Wooden shack. Photo by Romy Krueger 2008.
Horses on the shore. Photo by Romy Krueger 2008.
La Ceiba has an extensive bus system. The buses are all old US school buses and are always packed. There are movie theaters, malls, McDonalds...The contrast between country and city life is apparent.
The food is good, but usually consists of beans, rice, corn tortillas, and cheese. Often plantains are added and different kinds of fried meat. Often people prepare their own juice, made from pineapple, melon, and other locally grown fruit. After a couple of weeks I was craving some variety and after getting back home, I could not eat beans and rice for several weeks. Except when eating at trusted restaurants and westernized restaurants, like Quiznos or McDonalds, non-local people should not eat local food such as food sold by street vendors, unless it is unprepared vegetables or fruit that will be washed later with "trusted" water. I ate at the university just one time and got pretty sick. I was better two days later, but it was not much fun.

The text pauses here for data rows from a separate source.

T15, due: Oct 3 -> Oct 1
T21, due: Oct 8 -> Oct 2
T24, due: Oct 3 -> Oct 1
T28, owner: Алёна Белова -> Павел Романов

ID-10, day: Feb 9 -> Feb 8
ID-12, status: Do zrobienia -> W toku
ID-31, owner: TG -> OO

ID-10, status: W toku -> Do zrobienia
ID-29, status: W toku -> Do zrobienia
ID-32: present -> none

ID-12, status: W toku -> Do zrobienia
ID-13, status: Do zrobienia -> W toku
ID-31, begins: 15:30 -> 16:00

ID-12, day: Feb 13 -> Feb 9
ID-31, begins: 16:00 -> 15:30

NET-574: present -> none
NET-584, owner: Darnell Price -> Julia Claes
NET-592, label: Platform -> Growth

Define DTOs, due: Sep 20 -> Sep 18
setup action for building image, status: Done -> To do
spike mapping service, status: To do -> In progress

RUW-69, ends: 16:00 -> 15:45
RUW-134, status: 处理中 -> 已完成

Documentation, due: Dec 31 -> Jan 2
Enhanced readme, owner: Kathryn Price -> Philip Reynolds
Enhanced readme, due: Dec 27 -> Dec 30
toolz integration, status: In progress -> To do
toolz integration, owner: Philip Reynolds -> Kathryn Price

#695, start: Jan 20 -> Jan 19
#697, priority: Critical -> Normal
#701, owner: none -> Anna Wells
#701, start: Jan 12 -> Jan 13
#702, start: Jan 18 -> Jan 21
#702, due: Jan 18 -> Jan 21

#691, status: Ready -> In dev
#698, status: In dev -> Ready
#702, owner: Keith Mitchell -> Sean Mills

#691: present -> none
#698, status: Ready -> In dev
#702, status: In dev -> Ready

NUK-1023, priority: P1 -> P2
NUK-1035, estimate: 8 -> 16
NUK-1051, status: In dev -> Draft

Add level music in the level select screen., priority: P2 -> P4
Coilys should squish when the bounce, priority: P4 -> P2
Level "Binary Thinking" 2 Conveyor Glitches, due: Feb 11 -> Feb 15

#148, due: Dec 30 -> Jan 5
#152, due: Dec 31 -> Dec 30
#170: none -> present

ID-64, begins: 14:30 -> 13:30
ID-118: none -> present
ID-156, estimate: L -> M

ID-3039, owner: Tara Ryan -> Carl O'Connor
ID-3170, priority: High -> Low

People are in general very friendly, but I think it can be a little uncomfortable for white women, because you stick out. I never really had problems, because most of the time I was with somebody, but people did tend to stare. On the few occasions I was by myself I was constantly approached by men asking me something like if I was married. In addition speaking the language can make it more comfortable. I tried, but if you are a beginner at any language it is always hard. I was okay, because I was with people that spoke English, but even for me it was at times difficult and it made me feel rather lonely.